Parsing XML is expensive

Using tests to identify performance issues

Posted by John Thomas 3-Aug-2016

These days, testing your code is easy. Tools like RSpec are mature, giving you little excuse to not having good test coverage over your code. (And don't forget that TDD is sexy...) Most people find that tests can improve the design of the code, and that tests give visibility and feedback nearly instantaneously. Today I found another great benefit of unit tests: identifying performance bottlenecks.
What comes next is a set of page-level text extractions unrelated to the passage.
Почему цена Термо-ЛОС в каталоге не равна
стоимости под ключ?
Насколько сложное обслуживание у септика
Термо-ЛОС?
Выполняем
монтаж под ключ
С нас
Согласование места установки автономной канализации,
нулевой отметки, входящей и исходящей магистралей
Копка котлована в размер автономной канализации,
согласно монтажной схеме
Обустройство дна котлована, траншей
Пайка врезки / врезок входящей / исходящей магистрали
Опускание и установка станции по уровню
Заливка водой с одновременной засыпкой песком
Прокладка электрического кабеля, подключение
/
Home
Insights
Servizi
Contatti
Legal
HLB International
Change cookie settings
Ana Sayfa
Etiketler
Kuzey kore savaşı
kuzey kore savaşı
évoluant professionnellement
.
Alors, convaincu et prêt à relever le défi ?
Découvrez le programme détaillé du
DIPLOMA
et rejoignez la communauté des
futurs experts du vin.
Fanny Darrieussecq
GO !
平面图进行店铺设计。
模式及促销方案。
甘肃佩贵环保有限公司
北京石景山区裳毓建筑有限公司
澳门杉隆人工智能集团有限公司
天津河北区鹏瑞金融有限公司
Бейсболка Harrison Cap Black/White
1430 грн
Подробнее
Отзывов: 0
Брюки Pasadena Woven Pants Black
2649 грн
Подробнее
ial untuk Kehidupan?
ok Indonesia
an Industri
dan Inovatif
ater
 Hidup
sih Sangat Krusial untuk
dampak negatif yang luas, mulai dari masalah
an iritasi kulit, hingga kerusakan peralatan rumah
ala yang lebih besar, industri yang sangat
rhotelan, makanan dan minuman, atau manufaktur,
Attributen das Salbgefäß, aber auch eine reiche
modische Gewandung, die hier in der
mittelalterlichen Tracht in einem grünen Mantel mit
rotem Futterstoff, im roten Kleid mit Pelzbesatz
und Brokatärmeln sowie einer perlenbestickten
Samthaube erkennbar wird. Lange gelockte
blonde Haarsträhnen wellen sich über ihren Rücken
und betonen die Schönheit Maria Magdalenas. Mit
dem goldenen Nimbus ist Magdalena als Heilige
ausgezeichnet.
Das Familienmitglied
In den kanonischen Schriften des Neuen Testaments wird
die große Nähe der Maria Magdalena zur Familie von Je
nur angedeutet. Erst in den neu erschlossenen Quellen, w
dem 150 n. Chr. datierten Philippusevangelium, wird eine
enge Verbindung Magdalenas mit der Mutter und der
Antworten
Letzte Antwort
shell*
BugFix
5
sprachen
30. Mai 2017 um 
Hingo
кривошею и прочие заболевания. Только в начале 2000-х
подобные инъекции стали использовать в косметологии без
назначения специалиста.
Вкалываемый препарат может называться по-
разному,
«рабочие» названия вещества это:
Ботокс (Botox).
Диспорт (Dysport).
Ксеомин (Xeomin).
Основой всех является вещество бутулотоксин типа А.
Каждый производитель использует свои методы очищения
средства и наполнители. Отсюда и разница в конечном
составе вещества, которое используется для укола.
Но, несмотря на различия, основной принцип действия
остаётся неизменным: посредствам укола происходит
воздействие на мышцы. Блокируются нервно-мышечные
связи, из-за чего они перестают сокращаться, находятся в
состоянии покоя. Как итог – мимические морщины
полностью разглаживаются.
It's easy to get lost in building new features and meeting deadlines, while forgetting to benchmark code. I was running my RSpec test suite the other day, and noticed some rather sluggish behavior. These tests where entirely composed of unit tests; no integration tests where there slowing down performance. Annoyed with the length of my tests, I dug deeper into which tests were taking too much time. I noticed a couple things:

1) My tests were not written well :).

I had a lot of tests that were there solely to validate certain data transformations. Transformations that would be done by a single method. My tests looked like this:

context '#transform_data' do

  before do
    @my_data = MyDataObject.new
    @my_data.transform_data
  end

  it 'sets key1' do
    expect(@my_data["key1"]).to_no eq(nil)
  end

  ...

  it 'sets key2' do
    expect(@my_data["key2"]).to_no eq(nil)
  end


end

Since I was doing validation in all of my 'it' assertions, and no transformation, I could have used a before(:all) block to call the #transform_data() method only once. That would have made my test suite run much faster, but at the time I didn't care, as my tests were "dry".

2) The #transform_data() funciton was slow.

The fact that I was running #transform_data() on every assertions actually allowed me to recognize how slow that method was. Looking into this method, I could see that it was basically just parsing XML and then transforming the data into a modified structure. Although I thought I knew the culprit, I ran some profilers to see what was taking so long. Sure enough, it was the XML parser. Up to this point I was parsing XML using the standard Hash.from_xml() method. Needless to say, I was able to replace that method with a much more efficient XML to Hash parser (XmlHasher.) After I made the change, the method was about 3 times faster, my test suite ran much faster, and I was a happy coder again.

The interesting part about this is that the Hash.from_xml() method only took a couple hundred milliseconds to complete (this was a rather large XML string.) And there was almost no way that I would have noticed a 100ms slowdown without running a profiler on my code (something I probably should have done.) It was actually due to my inefficient tests that I was able to notice this potential performance issue.